Pemanasan global telah menjadi perhatian dunia. Hal ini diakibatkan salah satunya oleh perubahan iklim karena manusia. Lantas wilayah mana yang paling cepat mengalami pemanasan?
Menurut laporan Weather, yang dikutip Senin (29/4/2024), Eropa adalah benua yang mengalami pemanasan tercepat di dunia. Diketahui, suhunya meningkat hingga dua kali lipat rata-rata global.
Dalam lima tahun terakhir, suhu di Eropa mencapai 2,3 derajat Celcius di atas suhu pra-industri, lebih tinggi 1,3 derajat Celcius dari rata-rata global. Angka ini melebihi sedikit dari target pada perjanjian iklim Paris tahun 2015 tentang pembatasan pemanasan global.

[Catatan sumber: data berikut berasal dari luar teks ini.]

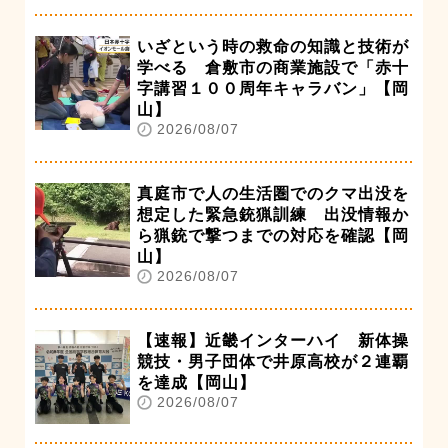
いざという時の救命の知識と技術が
学べる 倉敷市の商業施設で「赤十
字講習１００周年キャラバン」【岡
山】
2026/08/07
真庭市で人の生活圏でのクマ出没を
想定した緊急銃猟訓練 出没情報か
ら猟銃で撃つまでの対応を確認【岡
山】
2026/08/07
【速報】近畿インターハイ 新体操
競技・男子団体で井原高校が２連覇
を達成【岡山】
2026/08/07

Organisasi Meteorologi Dunia PBB dan Copernicus, memperingatkan konsekuensinya terhadap kesehatan manusia, pencairan gletser dan aktivitas ekonomi.

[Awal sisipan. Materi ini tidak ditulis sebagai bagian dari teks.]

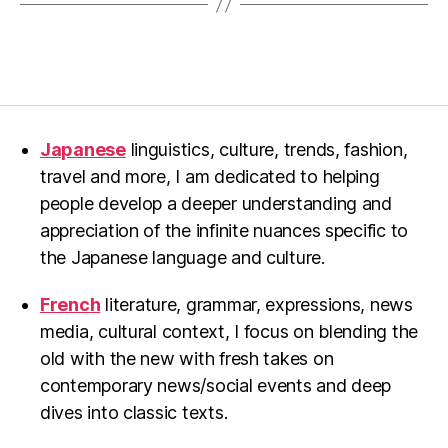
Japanese
linguistics, culture, trends, fashion,
travel and more, I am dedicated to helping
people develop a deeper understanding and
appreciation of the infinite nuances specific to
the Japanese language and culture.
French
literature, grammar, expressions, news
media, cultural context, I focus on blending the
old with the new with fresh takes on
contemporary news/social events and deep
dives into classic texts.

"Eropa kembali mengalami peningkatan suhu dan iklim ekstrim selama satu tahun ini, termasuk tekanan panas dengan suhu tertinggi, kebakaran hutan, gelombang panas, hilangnya gletser, dan kurangnya hujan salju," ucap Elisabeth Hamdouch, Wakil Kepala Unit Copernicus.

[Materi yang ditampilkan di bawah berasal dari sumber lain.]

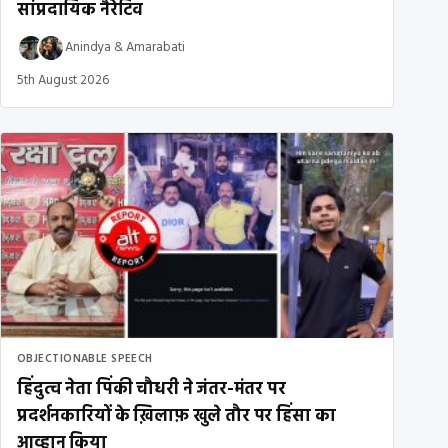
सांप्रदायिक नैरेटिव
Anindya
&
Amarabati
5th August 2026
OBJECTIONABLE SPEECH
हिंदुत्व नेता पिंकी चौधरी ने जंतर-मंतर पर
प्रदर्शनकारियों के ख़िलाफ़ खुले तौर पर हिंसा का
आव्हान किया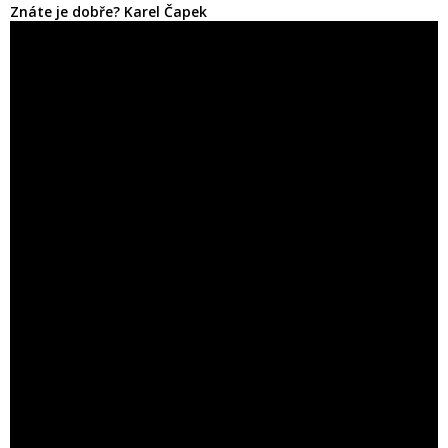
Znáte je dobře? Karel Čapek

Mengapa Eropa Menjadi Benua dengan Pemanasan Tercepat?
Dikutip dari NPR, alasan Eropa memanas lebih cepat karena letaknya yang berdekatan dengan Arktik dan wilayah kutub lebih merasakan dampak perubahan iklimnya. Alasan lainnya adalah arus laut dan atmosfer di sekitar Eropa umumnya lebih hangat dibanding arus laut dan atmosfer di wilayah lain di dunia.
Dalam artian lain, semakin panas lautan dan atmosfer, Eropa akan mendapat pengaruh yang semakin besar pula.
Sejauh ini. benua Eropa telah menghasilkan 43% listriknya dari sumber daya terbarukan tahun lalu, naik sebesar 7% dari tahun sebelumnya. Energi yang dihasilkan Eropa lebih banyak berasal dari energi terbarukan dibandingkan bahan bakar fosil selama dua tahun berturut.
Laporan dari kedua organisasi terkemuka ini melengkapi laporan iklim global WMO yang diterbitkan setiap tahun. Tahun ini disertai 'peringatan merah' yang menunjukkan bahwa dunia tidak melakukan cukup upaya untuk melawan dampak pemanasan global.
Dampak Pemanasan Global
Copernicus melaporkan adanya rekor suhu bulanan selama 10 bulan berturut. Pada 2023, Eropa mencapai tingkat tahunan tertingginya. Laporan ini berfokus pada dampak suhu tinggi terhadap kesehatan manusia.
Tercatat angka kematian di seluruh benua yang meningkat akibat panas ini. Lebih dari 150 nyawa melayang tahun lalu akibat banjir, kebakaran hutan dan badai.
Puncaknya terjadi pada bulan Juli 2023. Gelombang panas hebat meliputi 41% wilayah Eropa bagian selatan dengan suhu yang tetap tinggi dari siang hingga malam, mengakibatkan kondisi tekanan panas, sebagaimana dilansir dari Courthouse News.
Di sektor ekonomi, diketahui kerugian akibat cuaca dan iklim pada tahun 2023 diperkirakan mencapai lebih dari USD 14,3 miliar.
"Ratusan ribu orang terdampak peristiwa iklim ekstrem ini di tahun 2023. Peristiwa ini mengakibatkan kerugian besar di tingkat benua, diperkirakan setidaknya mencapai puluhan miliar euro," ujar Direktur Copernicus, Carlo Buontempo.
Pada laporan itu, cuaca ekstrem memicu gelombang panas, kebakaran hutan, kekeringan dan banjir. Temperatur tinggi yang disebabkan oleh cuaca ekstrim mengakibatkan hilangnya es gletser di benua Eropa, termasuk di Pegunungan Alpen yang telah hilang sekitar 10% sisa gletsernya selama dua tahun terakhir.
Kabar baiknya, laporan juga menunjukkan bahwa Eropa semakin beralih ke tenaga surya dan angin untuk menghasilkan listrik.
Tahun 2023 menjadi tahun kedua berturut benua Eropa menghasilkan lebih banyak listrik dari energi terbarukan dibandingkan bahan bakar fosil. Oleh karena itu, akan ada lebih sedikit emisi gas rumah kaca sehingga pemanasan melambat dalam jangka panjang.